## Information shown
Start of Block

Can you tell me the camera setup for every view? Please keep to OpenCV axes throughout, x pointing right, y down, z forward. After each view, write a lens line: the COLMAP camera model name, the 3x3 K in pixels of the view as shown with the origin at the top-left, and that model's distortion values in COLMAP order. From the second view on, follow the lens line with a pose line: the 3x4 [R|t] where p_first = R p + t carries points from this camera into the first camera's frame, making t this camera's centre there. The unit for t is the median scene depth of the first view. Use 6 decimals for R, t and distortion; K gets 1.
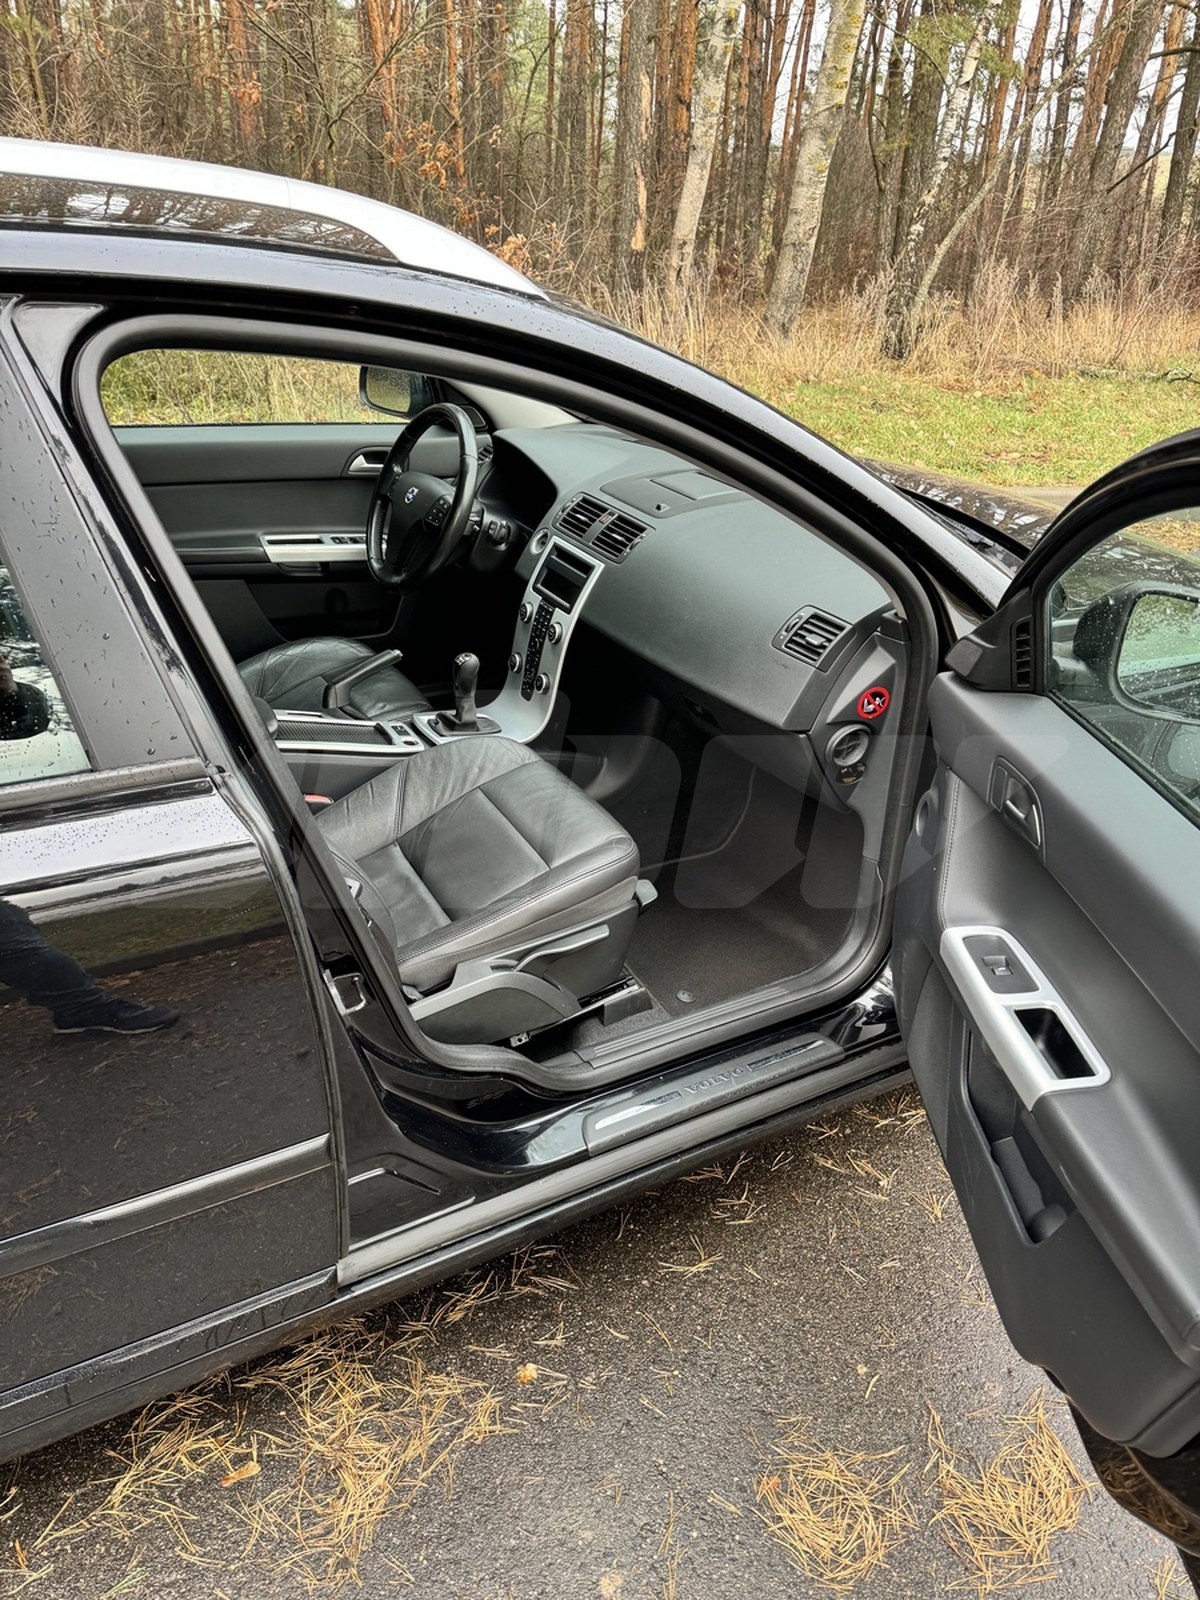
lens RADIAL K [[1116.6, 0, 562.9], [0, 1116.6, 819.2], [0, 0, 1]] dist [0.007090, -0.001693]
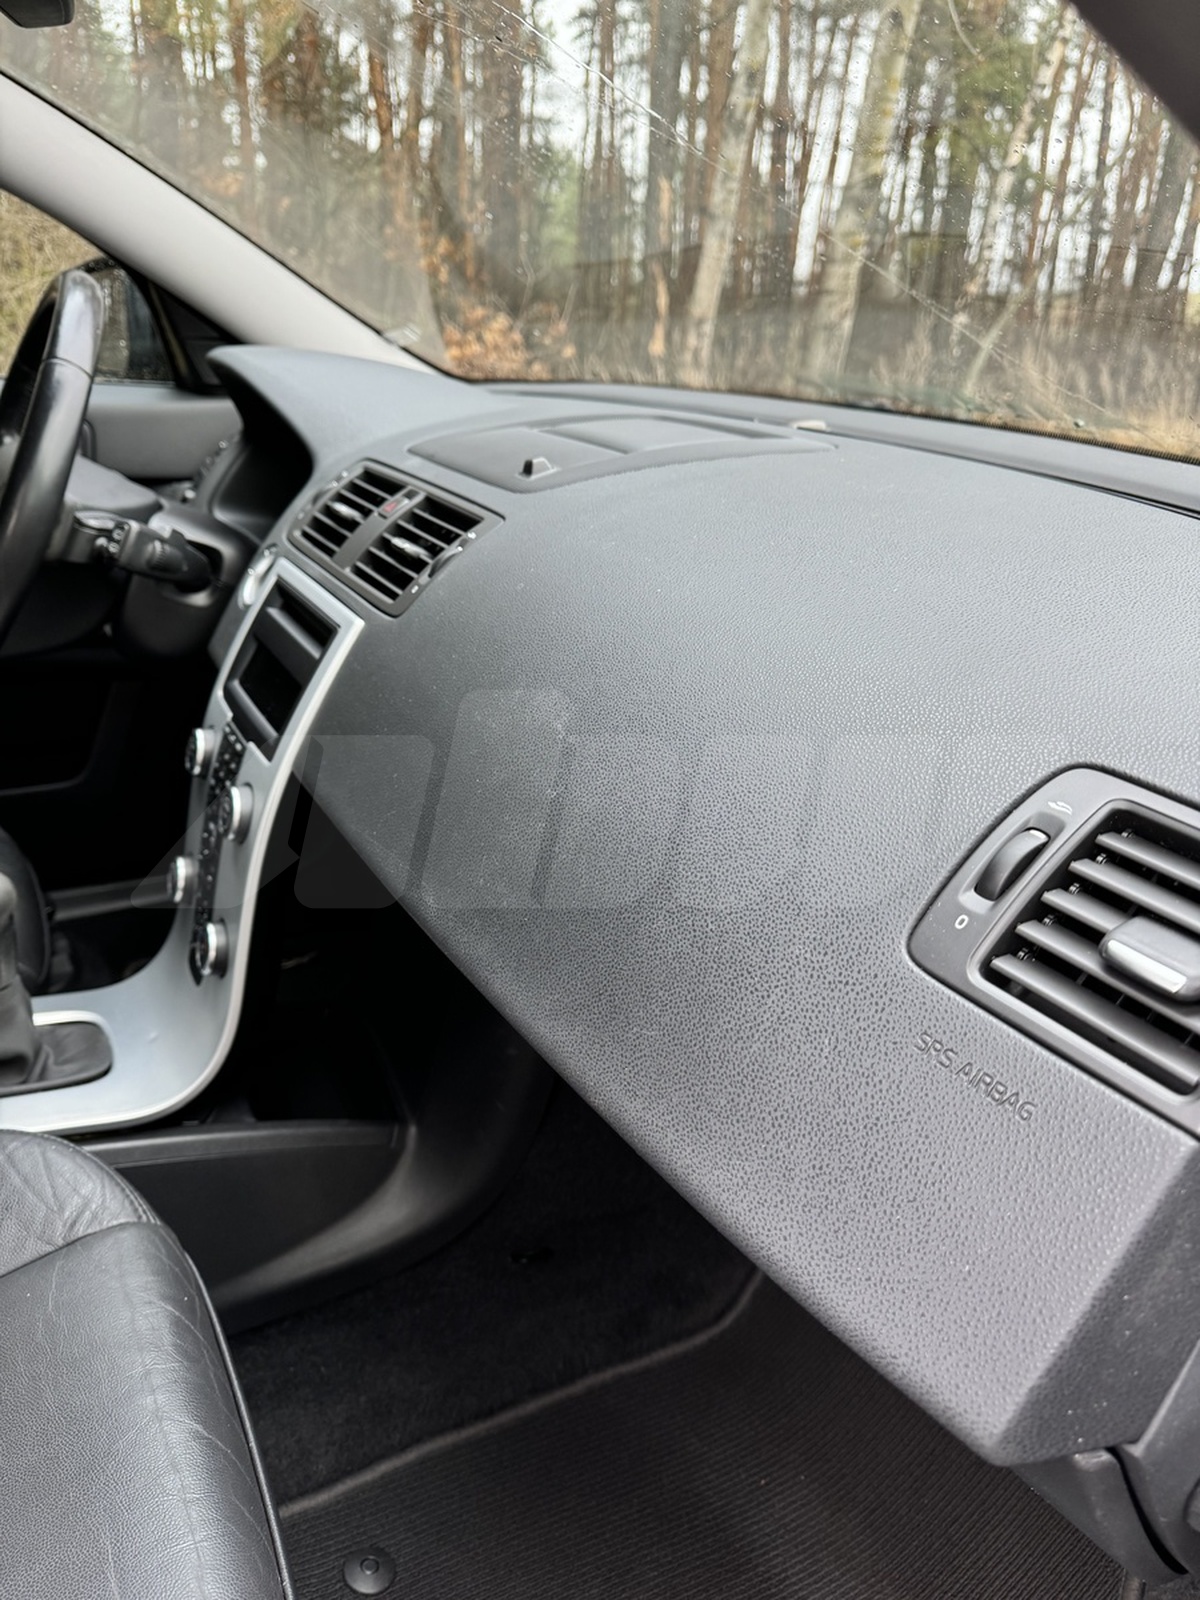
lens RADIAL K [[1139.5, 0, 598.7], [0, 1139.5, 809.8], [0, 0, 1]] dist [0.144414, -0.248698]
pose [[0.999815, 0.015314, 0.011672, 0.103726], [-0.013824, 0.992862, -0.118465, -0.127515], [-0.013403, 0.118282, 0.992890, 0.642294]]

End of Block

## Task instructions
Reproduce the listing above with "camera setup" swapped for "camera configuration" and everything else unchanged. Leave the pictures out.

## Result for this task
Can you tell me the camera configuration for every view? Please keep to OpenCV axes throughout, x pointing right, y down, z forward. After each view, write a lens line: the COLMAP camera model name, the 3x3 K in pixels of the view as shown with the origin at the top-left, and that model's distortion values in COLMAP order. From the second view on, follow the lens line with a pose line: the 3x4 [R|t] where p_first = R p + t carries points from this camera into the first camera's frame, making t this camera's centre there. The unit for t is the median scene depth of the first view. Use 6 decimals for R, t and distortion; K gets 1.
lens RADIAL K [[1116.6, 0, 562.9], [0, 1116.6, 819.2], [0, 0, 1]] dist [0.007090, -0.001693]
lens RADIAL K [[1139.5, 0, 598.7], [0, 1139.5, 809.8], [0, 0, 1]] dist [0.144414, -0.248698]
pose [[0.999815, 0.015314, 0.011672, 0.103726], [-0.013824, 0.992862, -0.118465, -0.127515], [-0.013403, 0.118282, 0.992890, 0.642294]]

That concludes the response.